Sur les pontons il y a une atmosphère de départ, les équipages sont essentiellement masculins. Gérald a pris les services d'un routeur météo, en charge de nous guider au mieux pour slalomer entre les calmes plats de l'anticyclone des Açores et les grosses dépressions de l'atlantique nord.



Nous partons le 4 mai aprés une dernière douche, un dernier rasage. Nous arrivons à Horta aux Açores 28 jours plus tard. Bien que longue cette traversée ne m'a jamais paru ennuyeuse. La première semaine nous tirons des bords le long des antilles et remontons au Nord. La deuxième semaine nous jouons avec les calmes plats ( deux fois nous baissons les voiles et attendons que le vent revienne. c'est un peu l'ambiance du mouillage mais à 1000 km de toutes côtes). Jusque là c'est une transat de demoiselle (mer belle, soleil, vent modéré..) La troisième semaine nous faisons un détour vers le Sud-Est pour éviter une grosse dépression (merci Monsieur le routeur), l'ambiance se rafraîchit, quelques grains. La quatrième semaine enfin en cap direct sur les Açores,grains, cirés indispensables, capots de descente souvent fermés, une dernière nuit bien agitée (vent établi pendant plusieurs heures à plus de 40 noeuds, une belle déferlante pendant le quart de Gérald).



L'ambiance à bord est très bonne. Nous mangeons bien (Sylvestre s'avère gourmet et bon cuisinier). Je dors bien dans ma couchette. Nous refaisons souvent le monde lors de nos repas conviviaux, parlons évidemment bateaux. Nous nous demandons pourquoi on aime ces traversées. Difficile à expliquer. A trois on peut bien mieux se reposer (par plage de 6 heures) qu'à deux (plage de 3 heures). Bons bouquins à bord, réserve de Sudoku.

Liste des enregistrements:
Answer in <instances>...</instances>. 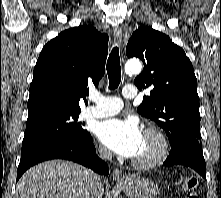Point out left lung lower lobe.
<instances>
[{
  "mask_svg": "<svg viewBox=\"0 0 221 198\" xmlns=\"http://www.w3.org/2000/svg\"><path fill=\"white\" fill-rule=\"evenodd\" d=\"M165 166L185 165L193 168L206 179V164L202 145L196 143L181 144L171 148Z\"/></svg>",
  "mask_w": 221,
  "mask_h": 198,
  "instance_id": "left-lung-lower-lobe-1",
  "label": "left lung lower lobe"
}]
</instances>
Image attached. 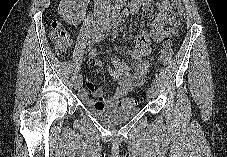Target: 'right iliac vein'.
Segmentation results:
<instances>
[{"label": "right iliac vein", "instance_id": "1", "mask_svg": "<svg viewBox=\"0 0 227 157\" xmlns=\"http://www.w3.org/2000/svg\"><path fill=\"white\" fill-rule=\"evenodd\" d=\"M81 86H82V81H81V79L77 78V79L74 81V88H75L76 90H79V89L81 88Z\"/></svg>", "mask_w": 227, "mask_h": 157}]
</instances>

Exercices à traiter:
1. Reprenez mot pour mot le passage du récit de traversée qui va de « L'ambiance à bord » jusqu'à « réserve de Sudoku. ».
2. Répondez aux questions suivantes d'après le récit de traversée :
(a) À quelle date l'équipage quitte-t-il les pontons ?
(b) Au bout de combien de jours arrive-t-il à Horta ?
(c) À trois, par plages de combien d'heures peut-on se reposer ?
3. Prolongez le récit de traversée à partir de sa dernière phrase.

Réponses:
1.
L'ambiance à bord est très bonne. Nous mangeons bien (Sylvestre s'avère gourmet et bon cuisinier). Je dors bien dans ma couchette. Nous refaisons souvent le monde lors de nos repas conviviaux, parlons évidemment bateaux. Nous nous demandons pourquoi on aime ces traversées. Difficile à expliquer. A trois on peut bien mieux se reposer (par plage de 6 heures) qu'à deux (plage de 3 heures). Bons bouquins à bord, réserve de Sudoku.

2.
(a) Le 4 mai.
(b) 28 jours.
(c) Par plages de 6 heures.

3.
Le seul problème technique de cette traversée est une panne de pilote. Les pièces de rechange étaient en fait déjà usagées. Nous avons du barrer 5 jours.



Malgré une ou deux lignes de traîne, nous n'avons rien pêché.



Nous avons aperçu plusieurs fois des jets de baleine. Une est passée très près du bateau (50m) alors que j'étais au téléphone avec ma mère à l'occasion de la fête des mères.. Des dauphins nous ont accompagnés à plusieurs reprises. Un paille en queue nous a fait un festival faisant mine d'atterrir sur les panneaux solaires. Les puffins avec leur vol magnifique aux ras des vagues étaient intéressés par nos leurres tout au long de la traversée. Quelques poissons volants et 2 calamars se sont échoués sur le pont. Beaucoup de rencontres de méduses à voiles appelées aussi caravelles portugaises, étonnants animaux avec les filaments immergés, et une espèce de voile au dessus de l'eau, chavirant dans les écumes des vagues et se redressant aussitôt pour reprendre leur navigation au gré des vents. Nous avons traversée des champs de sargasses, algues vivant en surface et se déplaçant au gré des courants. Elles ont donné leur nom à cette zone de l'océan.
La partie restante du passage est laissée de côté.